Kalkışma sonrasında Türk demokrasisine verdiği destekle birlikte ‘hukukun üstünlüğü’, ‘temel haklar’, ‘ifade özgürlüğü’ne yönelik uyarılarını tekrarlayan Schulz’un Ankara ziyaretinde de benzer mesajları vermesi bekleniyor. Asıl amacı Türkiye ile Brüksel arasındaki buzları eritmek olan Schulz’un ziyaretini AB Yüksek Temsilcisi Federica Mogherini ve AB Komiseri Johannes Hahn’ın eylül başındaki ziyareti izleyecek. Schulz’un öncelikli gündemi AB-Türkiye arasındaki diyalog eksikliğini gidermek.
Schulz’un ayrıca gözaltına alınan ve tutuklananlara yönelik savunma hakkının verilmesi, insan haklarına saygı, tutuklu gazeteciler gibi konularda beklentileri gündeme getirmesi bekleniyor. Görüşmelerdeki en önemli konulardan biri de Türkiye ile AB arasında vize serbestisi karşılığı mülteci anlaşmasından vazgeçilmemesi olacak. Türk diplomatik kaynaklar, ekimde mutabakatın hayata geçirilemeyeceğinin kesin olduğunu, kasım için süreci zorlayacaklarını belirtiyor.
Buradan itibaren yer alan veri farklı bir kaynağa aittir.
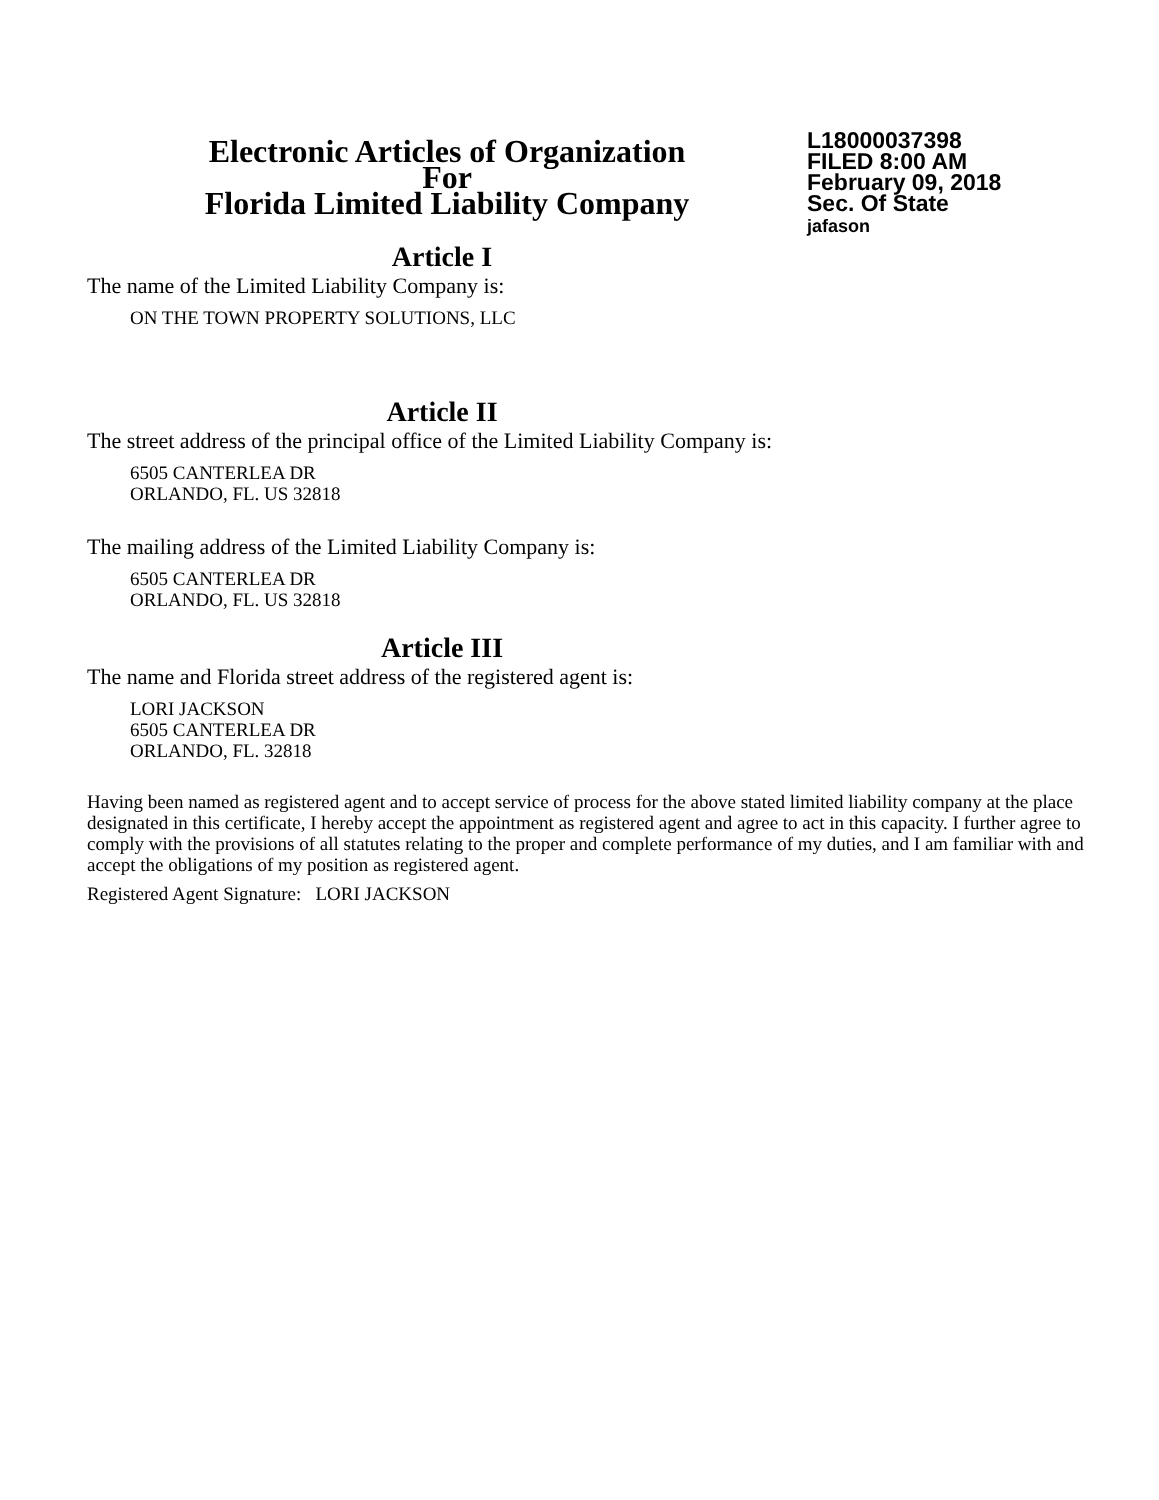Electronic Articles of Organization
For
Florida Limited Liability Company
L18000037398
FILED 8:00 AM
February 09, 2018
Sec. Of State
jafason
Article I
The name of the Limited Liability Company is:
ON THE TOWN PROPERTY SOLUTIONS, LLC
Article II
The street address of the principal office of the Limited Liability Company is:
6505 CANTERLEA DR
ORLANDO, FL. US 32818
The mailing address of the Limited Liability Company is:
6505 CANTERLEA DR
ORLANDO, FL. US 32818
Article III
The name and Florida street address of the registered agent is:
LORI JACKSON
6505 CANTERLEA DR
ORLANDO, FL. 32818
Having been named as registered agent and to accept service of process for the above stated limited liability company at the place designated in this certificate, I hereby accept the appointment as registered agent and agree to act in this capacity. I further agree to comply with the provisions of all statutes relating to the proper and complete performance of my duties, and I am familiar with and accept the obligations of my position as registered agent.
Registered Agent Signature: LORI JACKSON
AB başta terör yasası olmak üzere 7 kriterin daha karşılanmasını beklerken AB kaynakları bu yıl içinde vize serbestisinin sağlanmasının zor olduğunu vurguladı.
‘Tren durmaz’
Türkiye’nin AB’ye katılım sürecindeki yavaşlamaya karşın, Türk kaynaklar, sürecin sekteye uğramayacağı görüşünde. Cumhuriyet’e konuşan üst düzey bir yetkili “AB-Türkiye ilişkileri darbe girişiminin ardından 1997’deki gibi bir sürece gitmez. O zaman AB ile Türkiye arasında siyasi diyalog kesilmişti. Türkiye’nin AB treni yavaşlayabilir ama durmaz” dedi. 1997’de AB’ye üye olmaları öngörülen ülkeler arasına Türkiye’yi dahil etmeyen AB, Rum Kesimi’ne üyelik yolu açarken, Ankara, siyasi ilişkileri askıya almıştı.